Built in 1955 • Kessler Park • 2,191 sqft • 2 bed, 2 bath
Tucked behind Nob Hill Road in Kessler Park, this Chippendale-meets-Acadian home feels like its own private sanctuary. “It’s city life without being in the hustle and bustle,” the homeowner says. The longtime Oak Cliff resident purchased the house in 2014 and went straight to work on renovations that modernized it while preserving its Southern charm. The pillars and dormers were enlarged to be better proportioned to the Lowcountry-style porch, and new additions included the French doors, gas lanterns, trellis railing, and flagstone steps. The landscaping was also overhauled to complement the natural topography of the lot, with giant yuccas and fern groundcover added in front. The renovations meant the homeowner couldn’t move in for nearly a year, but it was worth the wait—knowing the home could be tweaked to their liking, it was the neighborhood’s eclectic vibe and the canyon property’s natural beauty with which they truly fell in love. —H.A.
4201 Shenandoah St.
Built in 1934 • University Park • 3,278 sqft • 3 bed, 4.1 bath
This French Eclectic marvel—one of Charles Dilbeck’s “Four Sisters” located at the intersection of Shenandoah and Douglas Avenue—feels like the pinnacle of the architectural icon’s legacy: a romantic, emotional, and whimsical European-style home full of imaginative elements to take in. A mix of texturally rich building materials, a leaded-glass oriel window, and English ivy cascading down either side of the Dutch front door add to the home’s unique warmth.
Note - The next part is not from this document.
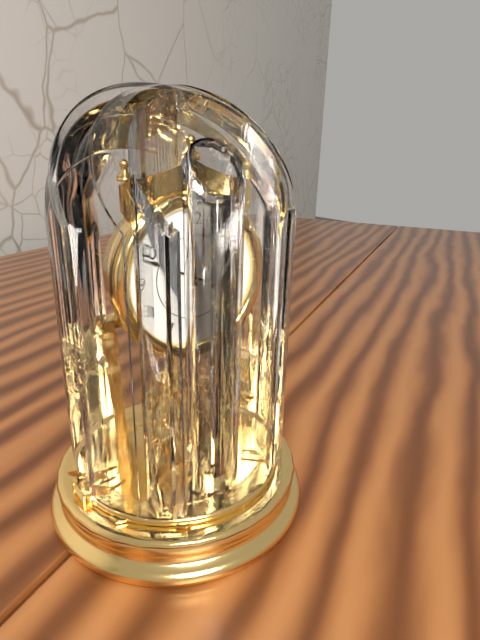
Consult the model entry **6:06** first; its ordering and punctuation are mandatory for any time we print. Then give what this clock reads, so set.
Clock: **11:49**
But to take ownership of such a significant property is to sign an unwritten agreement to do right by it—a promise the current owners, who purchased it in 2002, have solemnly kept. (In addition to extensive restoration work inside, they’ve refurbished the original windows, doors, and masonry.) They, too, are charmed by the home, particularly its swooping roofline, Juliette balcony off one of the bedrooms, and many enchanting masonry details, like the stone cross in the chimney. “It is sophisticated, but not at all pretentious or giving off the feeling that the house is more important than the people inside,” they say. Living in a neighborhood full of storybook charm (including the other Dilbecks), the owners find no shortage of scenery to admire. “Each Dilbeck is endearing and unique in its own right,” they say. “I think they are even more delightful and beautiful when you view them from each other’s windows. When I look out of my office window, I feel like I am living in a European village.” —H.A.